» **Goal of the exercise**
Reproduce the source text of all the records below verbatim, leaving out the pictures.

(Provided information)

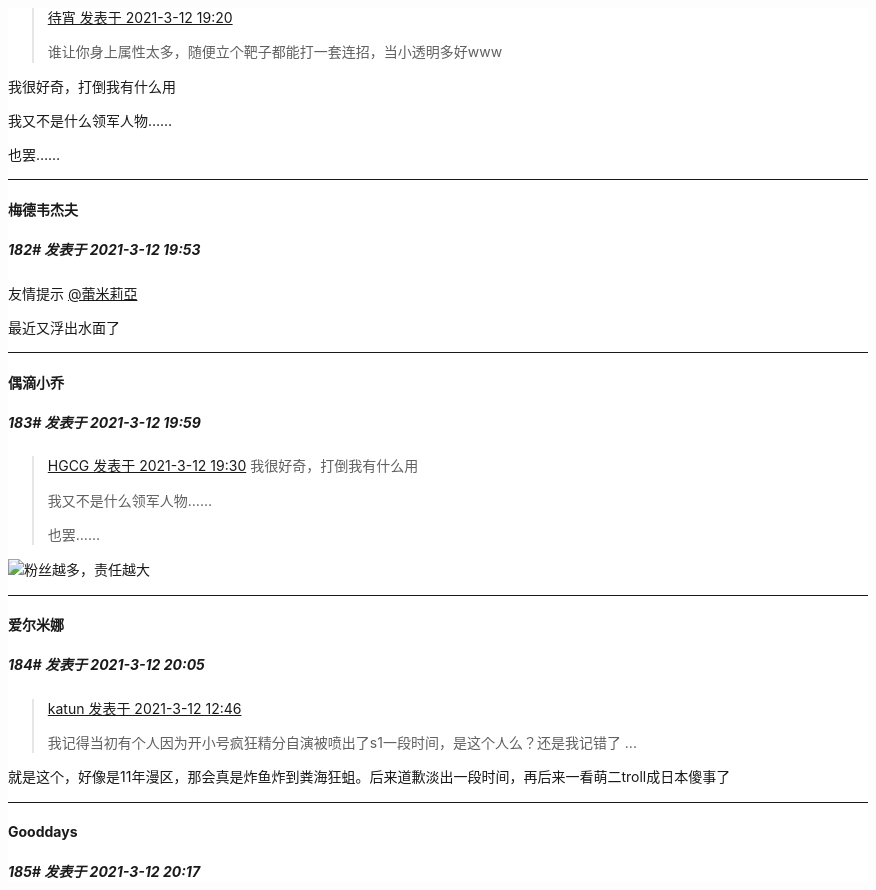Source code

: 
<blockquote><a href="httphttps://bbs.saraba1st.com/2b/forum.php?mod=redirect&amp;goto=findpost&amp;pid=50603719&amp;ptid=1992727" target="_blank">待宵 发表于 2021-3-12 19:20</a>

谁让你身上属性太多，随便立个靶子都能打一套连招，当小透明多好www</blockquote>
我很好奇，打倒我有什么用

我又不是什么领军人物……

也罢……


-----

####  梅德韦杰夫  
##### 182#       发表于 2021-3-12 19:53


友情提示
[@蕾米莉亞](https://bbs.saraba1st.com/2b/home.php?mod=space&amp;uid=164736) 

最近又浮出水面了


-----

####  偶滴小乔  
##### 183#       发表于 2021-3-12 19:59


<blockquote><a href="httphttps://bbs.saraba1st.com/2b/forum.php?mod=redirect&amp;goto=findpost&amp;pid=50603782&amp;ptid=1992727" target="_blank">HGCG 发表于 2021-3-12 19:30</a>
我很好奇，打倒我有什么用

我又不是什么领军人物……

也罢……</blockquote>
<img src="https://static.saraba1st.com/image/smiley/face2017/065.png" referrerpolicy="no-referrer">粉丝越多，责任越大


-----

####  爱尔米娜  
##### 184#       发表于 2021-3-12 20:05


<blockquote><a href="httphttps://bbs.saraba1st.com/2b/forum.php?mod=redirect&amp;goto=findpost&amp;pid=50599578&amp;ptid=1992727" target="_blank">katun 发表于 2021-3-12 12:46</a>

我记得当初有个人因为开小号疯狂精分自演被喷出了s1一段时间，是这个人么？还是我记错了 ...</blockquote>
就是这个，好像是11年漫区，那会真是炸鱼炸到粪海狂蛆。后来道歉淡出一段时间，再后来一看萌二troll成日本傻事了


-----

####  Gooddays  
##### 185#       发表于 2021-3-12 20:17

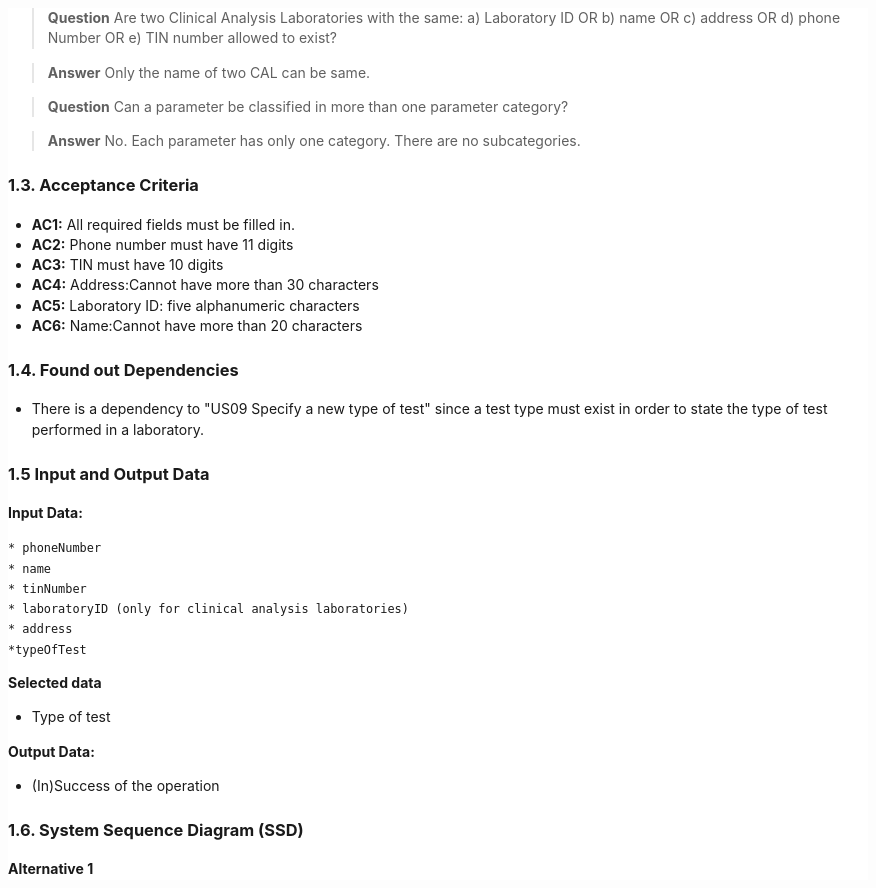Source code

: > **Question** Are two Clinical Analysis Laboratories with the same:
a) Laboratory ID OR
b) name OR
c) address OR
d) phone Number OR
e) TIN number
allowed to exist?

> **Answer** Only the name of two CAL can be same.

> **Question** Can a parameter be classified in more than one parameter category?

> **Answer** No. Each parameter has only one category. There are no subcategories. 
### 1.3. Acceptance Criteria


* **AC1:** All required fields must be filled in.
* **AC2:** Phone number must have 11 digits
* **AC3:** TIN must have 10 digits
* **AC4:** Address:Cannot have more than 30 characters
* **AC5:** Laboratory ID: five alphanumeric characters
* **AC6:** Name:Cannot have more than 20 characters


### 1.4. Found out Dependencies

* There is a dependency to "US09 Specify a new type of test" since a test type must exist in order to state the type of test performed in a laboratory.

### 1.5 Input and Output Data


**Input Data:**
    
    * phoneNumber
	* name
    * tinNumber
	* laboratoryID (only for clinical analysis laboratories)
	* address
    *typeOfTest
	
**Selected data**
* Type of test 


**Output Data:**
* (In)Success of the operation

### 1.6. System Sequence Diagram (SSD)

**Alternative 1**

(End Provided information)

» **Reply to the exercise**
Source code

: 
<blockquote><a href="httphttps://bbs.saraba1st.com/2b/forum.php?mod=redirect&amp;goto=findpost&amp;pid=50603719&amp;ptid=1992727" target="_blank">待宵 发表于 2021-3-12 19:20</a>

谁让你身上属性太多，随便立个靶子都能打一套连招，当小透明多好www</blockquote>
我很好奇，打倒我有什么用

我又不是什么领军人物……

也罢……


-----

####  梅德韦杰夫  
##### 182#       发表于 2021-3-12 19:53


友情提示
[@蕾米莉亞](https://bbs.saraba1st.com/2b/home.php?mod=space&amp;uid=164736) 

最近又浮出水面了


-----

####  偶滴小乔  
##### 183#       发表于 2021-3-12 19:59


<blockquote><a href="httphttps://bbs.saraba1st.com/2b/forum.php?mod=redirect&amp;goto=findpost&amp;pid=50603782&amp;ptid=1992727" target="_blank">HGCG 发表于 2021-3-12 19:30</a>
我很好奇，打倒我有什么用

我又不是什么领军人物……

也罢……</blockquote>
<img src="https://static.saraba1st.com/image/smiley/face2017/065.png" referrerpolicy="no-referrer">粉丝越多，责任越大


-----

####  爱尔米娜  
##### 184#       发表于 2021-3-12 20:05


<blockquote><a href="httphttps://bbs.saraba1st.com/2b/forum.php?mod=redirect&amp;goto=findpost&amp;pid=50599578&amp;ptid=1992727" target="_blank">katun 发表于 2021-3-12 12:46</a>

我记得当初有个人因为开小号疯狂精分自演被喷出了s1一段时间，是这个人么？还是我记错了 ...</blockquote>
就是这个，好像是11年漫区，那会真是炸鱼炸到粪海狂蛆。后来道歉淡出一段时间，再后来一看萌二troll成日本傻事了


-----

####  Gooddays  
##### 185#       发表于 2021-3-12 20:17

Source code

: > **Question** Are two Clinical Analysis Laboratories with the same:
a) Laboratory ID OR
b) name OR
c) address OR
d) phone Number OR
e) TIN number
allowed to exist?

> **Answer** Only the name of two CAL can be same.

> **Question** Can a parameter be classified in more than one parameter category?

> **Answer** No. Each parameter has only one category. There are no subcategories. 
### 1.3. Acceptance Criteria


* **AC1:** All required fields must be filled in.
* **AC2:** Phone number must have 11 digits
* **AC3:** TIN must have 10 digits
* **AC4:** Address:Cannot have more than 30 characters
* **AC5:** Laboratory ID: five alphanumeric characters
* **AC6:** Name:Cannot have more than 20 characters


### 1.4. Found out Dependencies

* There is a dependency to "US09 Specify a new type of test" since a test type must exist in order to state the type of test performed in a laboratory.

### 1.5 Input and Output Data


**Input Data:**
    
    * phoneNumber
	* name
    * tinNumber
	* laboratoryID (only for clinical analysis laboratories)
	* address
    *typeOfTest
	
**Selected data**
* Type of test 


**Output Data:**
* (In)Success of the operation

### 1.6. System Sequence Diagram (SSD)

**Alternative 1**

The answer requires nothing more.